Transporteur 09/21 – A. Miskovez – Soll sich der Frachtführer doch selbst die Übertretung aussuchen…

Der „Allgemein-Paragraph“

  • ** 4 Abs. 2 KFG besagt, dass Fahrzeug und Anhänger so gebaut und ausgerüstet sein müssen, dass durch ihren sachgemäßen Betrieb weder
  • ** Gefahren für den Lenker oder
  • ** beförderte Personen oder
  • ** andere Straßenbenützer
  • ** noch Beschädigungen der Straße oder
  • ** schädliche Erschütterungen noch
  • ** übermäßig Lärm,
  • ** Rauch,
  • ** übler Geruch,
  • ** schädliche Luftverunreinigungen oder
  • ** vermeidbare Verschmutzungen anderer Straßenbenützer
  • ** oder ihrer Fahrzeuge entstehen.

Es handelt sich hierbei um eine Vorschrift mit zahlreichen Ge- und Verboten. Egal ob es sich um ein defektes Licht, einen beschädigten Reifen, mangelhafte Ladungssicherung, oder Ölverlust handelt, unter die obige Norm können alle diese Mängel subsumiert werden. Deshalb wird diese Vorschrift so oft von den Behörden zur Bestrafung herangezogen. Unter dem Motto „Irgendwas von dem wird er schon begangen haben“ wird die ganze Norm im Vorwurf angeführt und muss sich der Beschuldigte nun quasi selbst aussuchen, ob der vorgeworfene Mangel eine Gefahr darstellt oder etwa übermäßig Lärm, Rauch, üblen Geruch etc. verursacht.

Genauigkeit gefragt!

Ein solches Vorgehen verstößt jedoch gegen das Konkretisierungsgebot des § 44a VStG. Demnach sind die Tat und die Tatumstände so genau zu umschreiben, dass der Beschuldigte genau ableiten kann welches konkrete Verhalten ihm vorgeworfen wird.

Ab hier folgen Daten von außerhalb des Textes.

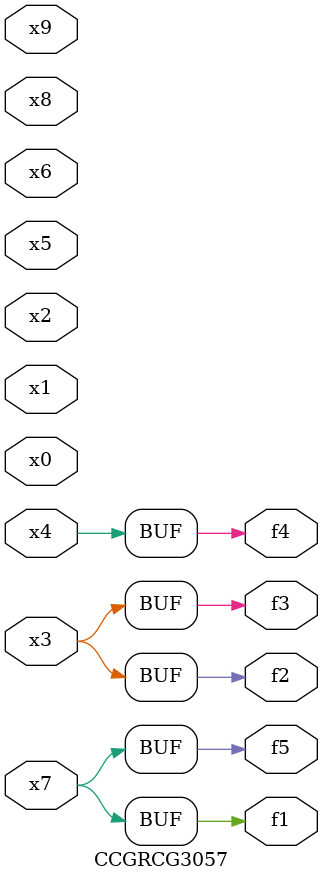
<source format=v>
module CCGRCG3057(
	input x0, x1, x2, x3, x4, x5, x6, x7, x8, x9,
	output f1, f2, f3, f4, f5
);
	assign f1 = x7;
	assign f2 = x3;
	assign f3 = x3;
	assign f4 = x4;
	assign f5 = x7;
endmodule

</source>
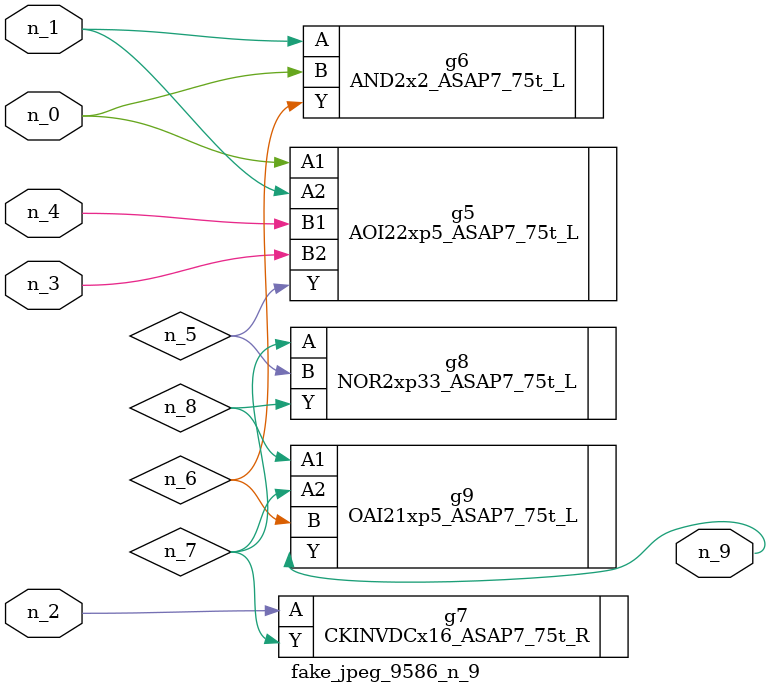
<source format=v>
module fake_jpeg_9586_n_9 (n_3, n_2, n_1, n_0, n_4, n_9);

input n_3;
input n_2;
input n_1;
input n_0;
input n_4;

output n_9;

wire n_8;
wire n_6;
wire n_5;
wire n_7;

AOI22xp5_ASAP7_75t_L g5 ( 
.A1(n_0),
.A2(n_1),
.B1(n_4),
.B2(n_3),
.Y(n_5)
);

AND2x2_ASAP7_75t_L g6 ( 
.A(n_1),
.B(n_0),
.Y(n_6)
);

CKINVDCx16_ASAP7_75t_R g7 ( 
.A(n_2),
.Y(n_7)
);

NOR2xp33_ASAP7_75t_L g8 ( 
.A(n_7),
.B(n_5),
.Y(n_8)
);

OAI21xp5_ASAP7_75t_L g9 ( 
.A1(n_8),
.A2(n_7),
.B(n_6),
.Y(n_9)
);


endmodule
</source>
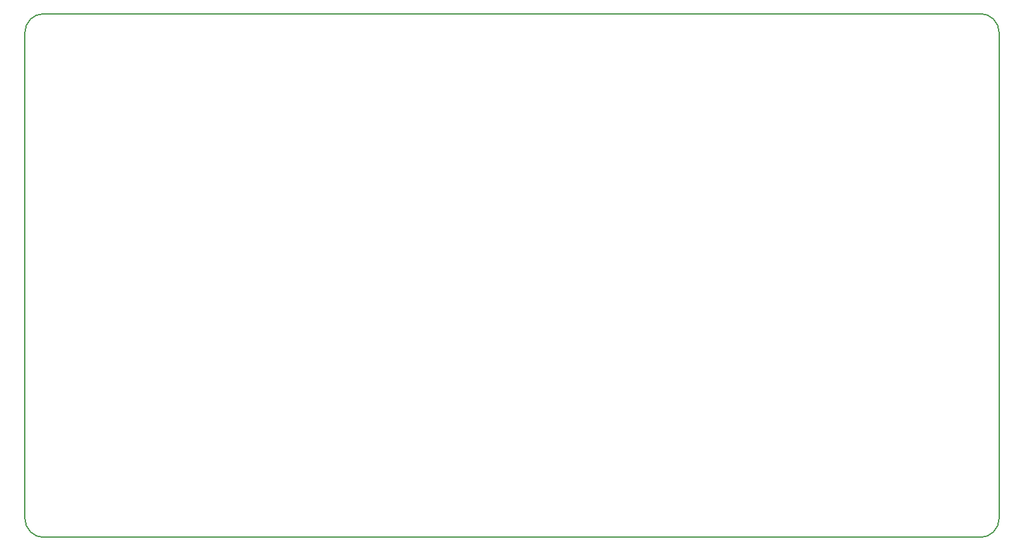
<source format=gko>
G04*
G04 #@! TF.GenerationSoftware,Altium Limited,Altium Designer,22.9.1 (49)*
G04*
G04 Layer_Color=16711935*
%FSLAX44Y44*%
%MOMM*%
G71*
G04*
G04 #@! TF.SameCoordinates,4021D898-2042-4C7D-8B7F-38EBD3721E5A*
G04*
G04*
G04 #@! TF.FilePolarity,Positive*
G04*
G01*
G75*
%ADD13C,0.1500*%
D13*
X1275000Y0D02*
G03*
X1300000Y25000I0J25000D01*
G01*
Y675000D02*
G03*
X1275000Y700000I-25000J0D01*
G01*
X0Y25000D02*
G03*
X25000Y0I25000J0D01*
G01*
Y700000D02*
G03*
X0Y675000I0J-25000D01*
G01*
X25000Y-0D02*
X1275000D01*
X1300000Y25000D02*
Y675000D01*
X25000Y700000D02*
X1275000D01*
X-0Y25000D02*
X-0Y675000D01*
M02*

</source>
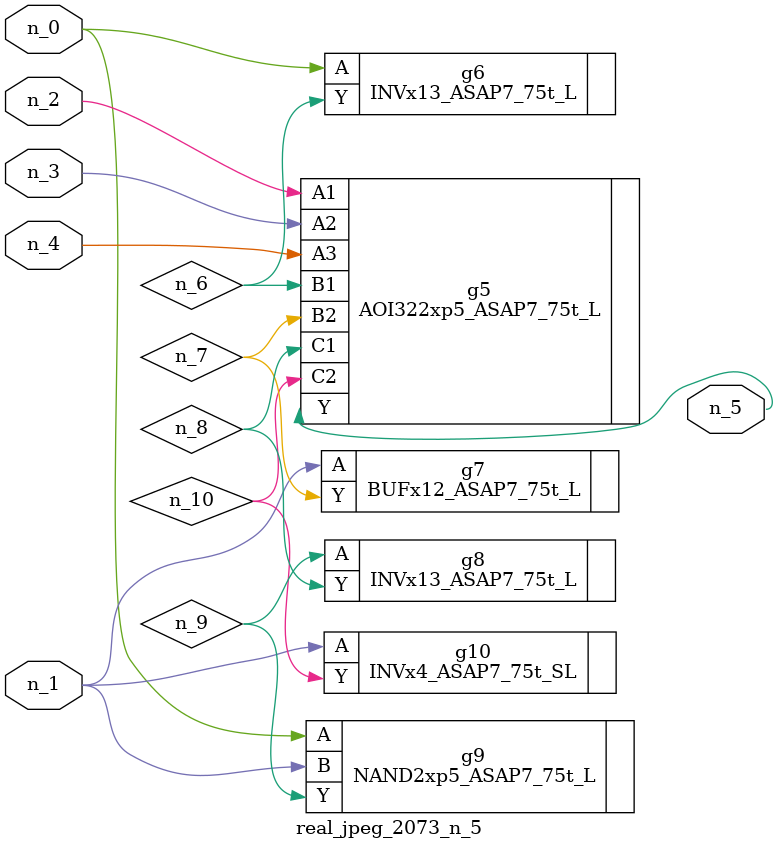
<source format=v>
module real_jpeg_2073_n_5 (n_4, n_0, n_1, n_2, n_3, n_5);

input n_4;
input n_0;
input n_1;
input n_2;
input n_3;

output n_5;

wire n_8;
wire n_6;
wire n_7;
wire n_10;
wire n_9;

INVx13_ASAP7_75t_L g6 ( 
.A(n_0),
.Y(n_6)
);

NAND2xp5_ASAP7_75t_L g9 ( 
.A(n_0),
.B(n_1),
.Y(n_9)
);

BUFx12_ASAP7_75t_L g7 ( 
.A(n_1),
.Y(n_7)
);

INVx4_ASAP7_75t_SL g10 ( 
.A(n_1),
.Y(n_10)
);

AOI322xp5_ASAP7_75t_L g5 ( 
.A1(n_2),
.A2(n_3),
.A3(n_4),
.B1(n_6),
.B2(n_7),
.C1(n_8),
.C2(n_10),
.Y(n_5)
);

INVx13_ASAP7_75t_L g8 ( 
.A(n_9),
.Y(n_8)
);


endmodule
</source>
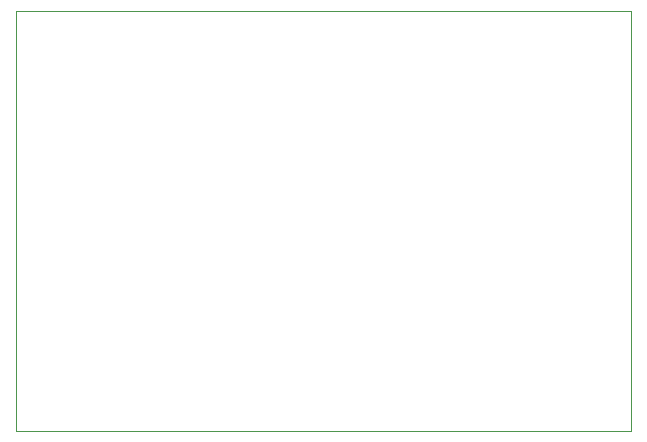
<source format=gbr>
G04 #@! TF.GenerationSoftware,KiCad,Pcbnew,(5.1.5)-3*
G04 #@! TF.CreationDate,2020-06-02T00:14:17+02:00*
G04 #@! TF.ProjectId,I2CMaster,4932434d-6173-4746-9572-2e6b69636164,rev?*
G04 #@! TF.SameCoordinates,Original*
G04 #@! TF.FileFunction,Profile,NP*
%FSLAX46Y46*%
G04 Gerber Fmt 4.6, Leading zero omitted, Abs format (unit mm)*
G04 Created by KiCad (PCBNEW (5.1.5)-3) date 2020-06-02 00:14:17*
%MOMM*%
%LPD*%
G04 APERTURE LIST*
%ADD10C,0.050000*%
%ADD11C,0.100000*%
G04 APERTURE END LIST*
D10*
X368300000Y-231140000D02*
X368300000Y-266700000D01*
X316230000Y-231140000D02*
X368300000Y-231140000D01*
X316230000Y-266700000D02*
X316230000Y-231140000D01*
D11*
X368300000Y-266700000D02*
X316230000Y-266700000D01*
M02*

</source>
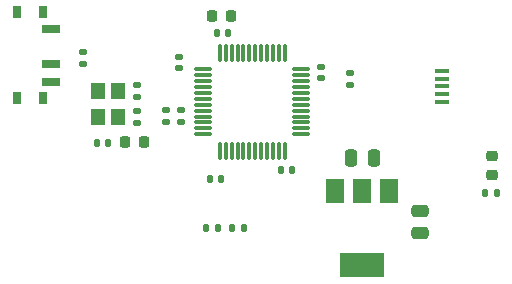
<source format=gbr>
%TF.GenerationSoftware,KiCad,Pcbnew,7.0.9*%
%TF.CreationDate,2023-12-08T01:22:57+08:00*%
%TF.ProjectId,Basic_STM32_Bluepill,42617369-635f-4535-944d-33325f426c75,rev?*%
%TF.SameCoordinates,Original*%
%TF.FileFunction,Paste,Top*%
%TF.FilePolarity,Positive*%
%FSLAX46Y46*%
G04 Gerber Fmt 4.6, Leading zero omitted, Abs format (unit mm)*
G04 Created by KiCad (PCBNEW 7.0.9) date 2023-12-08 01:22:57*
%MOMM*%
%LPD*%
G01*
G04 APERTURE LIST*
G04 Aperture macros list*
%AMRoundRect*
0 Rectangle with rounded corners*
0 $1 Rounding radius*
0 $2 $3 $4 $5 $6 $7 $8 $9 X,Y pos of 4 corners*
0 Add a 4 corners polygon primitive as box body*
4,1,4,$2,$3,$4,$5,$6,$7,$8,$9,$2,$3,0*
0 Add four circle primitives for the rounded corners*
1,1,$1+$1,$2,$3*
1,1,$1+$1,$4,$5*
1,1,$1+$1,$6,$7*
1,1,$1+$1,$8,$9*
0 Add four rect primitives between the rounded corners*
20,1,$1+$1,$2,$3,$4,$5,0*
20,1,$1+$1,$4,$5,$6,$7,0*
20,1,$1+$1,$6,$7,$8,$9,0*
20,1,$1+$1,$8,$9,$2,$3,0*%
G04 Aperture macros list end*
%ADD10RoundRect,0.140000X-0.140000X-0.170000X0.140000X-0.170000X0.140000X0.170000X-0.140000X0.170000X0*%
%ADD11RoundRect,0.140000X0.170000X-0.140000X0.170000X0.140000X-0.170000X0.140000X-0.170000X-0.140000X0*%
%ADD12R,1.200000X1.400000*%
%ADD13RoundRect,0.135000X0.135000X0.185000X-0.135000X0.185000X-0.135000X-0.185000X0.135000X-0.185000X0*%
%ADD14R,1.300000X0.450000*%
%ADD15RoundRect,0.135000X-0.135000X-0.185000X0.135000X-0.185000X0.135000X0.185000X-0.135000X0.185000X0*%
%ADD16RoundRect,0.135000X0.185000X-0.135000X0.185000X0.135000X-0.185000X0.135000X-0.185000X-0.135000X0*%
%ADD17RoundRect,0.135000X-0.185000X0.135000X-0.185000X-0.135000X0.185000X-0.135000X0.185000X0.135000X0*%
%ADD18RoundRect,0.218750X0.218750X0.256250X-0.218750X0.256250X-0.218750X-0.256250X0.218750X-0.256250X0*%
%ADD19RoundRect,0.140000X0.140000X0.170000X-0.140000X0.170000X-0.140000X-0.170000X0.140000X-0.170000X0*%
%ADD20RoundRect,0.140000X-0.170000X0.140000X-0.170000X-0.140000X0.170000X-0.140000X0.170000X0.140000X0*%
%ADD21RoundRect,0.250000X0.475000X-0.250000X0.475000X0.250000X-0.475000X0.250000X-0.475000X-0.250000X0*%
%ADD22RoundRect,0.218750X0.256250X-0.218750X0.256250X0.218750X-0.256250X0.218750X-0.256250X-0.218750X0*%
%ADD23R,0.800000X1.000000*%
%ADD24R,1.500000X0.700000*%
%ADD25RoundRect,0.225000X-0.225000X-0.250000X0.225000X-0.250000X0.225000X0.250000X-0.225000X0.250000X0*%
%ADD26R,1.500000X2.000000*%
%ADD27R,3.800000X2.000000*%
%ADD28RoundRect,0.250000X-0.250000X-0.475000X0.250000X-0.475000X0.250000X0.475000X-0.250000X0.475000X0*%
%ADD29RoundRect,0.075000X-0.662500X-0.075000X0.662500X-0.075000X0.662500X0.075000X-0.662500X0.075000X0*%
%ADD30RoundRect,0.075000X-0.075000X-0.662500X0.075000X-0.662500X0.075000X0.662500X-0.075000X0.662500X0*%
G04 APERTURE END LIST*
D10*
%TO.C,C3*%
X150420000Y-99500000D03*
X151380000Y-99500000D03*
%TD*%
D11*
%TO.C,C4*%
X144200000Y-92580000D03*
X144200000Y-91620000D03*
%TD*%
D12*
%TO.C,Y1*%
X140920000Y-92100000D03*
X140920000Y-94300000D03*
X142620000Y-94300000D03*
X142620000Y-92100000D03*
%TD*%
D13*
%TO.C,R3*%
X153310000Y-103700000D03*
X152290000Y-103700000D03*
%TD*%
D14*
%TO.C,J3*%
X170045000Y-93000000D03*
X170045000Y-92350000D03*
X170045000Y-91700000D03*
X170045000Y-91050000D03*
X170045000Y-90400000D03*
%TD*%
D15*
%TO.C,R1*%
X173663000Y-100711500D03*
X174683000Y-100711500D03*
%TD*%
D16*
%TO.C,R4*%
X139649000Y-89827000D03*
X139649000Y-88807000D03*
%TD*%
D17*
%TO.C,R5*%
X162300000Y-90590000D03*
X162300000Y-91610000D03*
%TD*%
D10*
%TO.C,C8*%
X151008000Y-87158000D03*
X151968000Y-87158000D03*
%TD*%
D11*
%TO.C,C9*%
X147800000Y-90180000D03*
X147800000Y-89220000D03*
%TD*%
D18*
%TO.C,FB1*%
X144787500Y-96400000D03*
X143212500Y-96400000D03*
%TD*%
D19*
%TO.C,C10*%
X157380000Y-98800000D03*
X156420000Y-98800000D03*
%TD*%
D11*
%TO.C,C12*%
X146700000Y-94680000D03*
X146700000Y-93720000D03*
%TD*%
%TO.C,C11*%
X148000000Y-94680000D03*
X148000000Y-93720000D03*
%TD*%
D20*
%TO.C,C6*%
X159842000Y-90020000D03*
X159842000Y-90980000D03*
%TD*%
D21*
%TO.C,C2*%
X168200000Y-104150000D03*
X168200000Y-102250000D03*
%TD*%
D22*
%TO.C,D1*%
X174300000Y-99187500D03*
X174300000Y-97612500D03*
%TD*%
D23*
%TO.C,SW1*%
X136280000Y-85413000D03*
X134070000Y-85413000D03*
X136280000Y-92713000D03*
X134070000Y-92713000D03*
D24*
X136930000Y-86813000D03*
X136930000Y-89813000D03*
X136930000Y-91313000D03*
%TD*%
D15*
%TO.C,R2*%
X150090000Y-103700000D03*
X151110000Y-103700000D03*
%TD*%
D25*
%TO.C,C5*%
X150625000Y-85700000D03*
X152175000Y-85700000D03*
%TD*%
D11*
%TO.C,C7*%
X144200000Y-94780000D03*
X144200000Y-93820000D03*
%TD*%
D26*
%TO.C,U1*%
X165600000Y-100557000D03*
X163300000Y-100557000D03*
D27*
X163300000Y-106857000D03*
D26*
X161000000Y-100557000D03*
%TD*%
D19*
%TO.C,C13*%
X141780000Y-96500000D03*
X140820000Y-96500000D03*
%TD*%
D28*
%TO.C,C1*%
X162384000Y-97800000D03*
X164284000Y-97800000D03*
%TD*%
D29*
%TO.C,U2*%
X149837500Y-90250000D03*
X149837500Y-90750000D03*
X149837500Y-91250000D03*
X149837500Y-91750000D03*
X149837500Y-92250000D03*
X149837500Y-92750000D03*
X149837500Y-93250000D03*
X149837500Y-93750000D03*
X149837500Y-94250000D03*
X149837500Y-94750000D03*
X149837500Y-95250000D03*
X149837500Y-95750000D03*
D30*
X151250000Y-97162500D03*
X151750000Y-97162500D03*
X152250000Y-97162500D03*
X152750000Y-97162500D03*
X153250000Y-97162500D03*
X153750000Y-97162500D03*
X154250000Y-97162500D03*
X154750000Y-97162500D03*
X155250000Y-97162500D03*
X155750000Y-97162500D03*
X156250000Y-97162500D03*
X156750000Y-97162500D03*
D29*
X158162500Y-95750000D03*
X158162500Y-95250000D03*
X158162500Y-94750000D03*
X158162500Y-94250000D03*
X158162500Y-93750000D03*
X158162500Y-93250000D03*
X158162500Y-92750000D03*
X158162500Y-92250000D03*
X158162500Y-91750000D03*
X158162500Y-91250000D03*
X158162500Y-90750000D03*
X158162500Y-90250000D03*
D30*
X156750000Y-88837500D03*
X156250000Y-88837500D03*
X155750000Y-88837500D03*
X155250000Y-88837500D03*
X154750000Y-88837500D03*
X154250000Y-88837500D03*
X153750000Y-88837500D03*
X153250000Y-88837500D03*
X152750000Y-88837500D03*
X152250000Y-88837500D03*
X151750000Y-88837500D03*
X151250000Y-88837500D03*
%TD*%
M02*

</source>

Wird daher ein Mangel festgestellt, so hat die Behörde zusätzlich zur einschlägigen Vorschrift anzuführen, welcher der oben aufgezählten Umstände durch den Mangel verwirklicht ist. Es ist somit nicht ausreichend, einfach die obige Norm in den Vorwurf zu kopieren und als letzten Satz beispielsweise schreiben: Es wurde festgestellt, dass Öl aus dem Fahrzeug tropfte. Vielmehr muss konkretisiert werden, dass es aufgrund des Austritts zu einer Verschmutzung der Fahrbahn und hierdurch zur Gefährdung anderer Straßenbenützer kam. Nur so ist dem gesetzlichen Konkretisierungsgebot entsprochen.

Fazit

Wie schon so oft in dieser Kolumne beschrieben, leiden zahlreiche Straferkenntnisse der Börden an formellen Mängeln und erfolgt die Bestrafung daher rechtswidrig. Genau aus diesem Grund empfiehlt es sich über eine, speziell für die Transportbranche maßgeschneiderte Rechtsschutzversicherung zu verfügen, um sich gegen solche rechtswidrigen Strafen zu wehren. Auf diesem Weg können Strafen, die sich negativ auf die Risikoeinstufung des Unternehmens auswirken (Verkehrsunternehmensregister) ohne Kostenrisiko, durch die Beiziehung einschlägiger Experten, abgewehrt werden.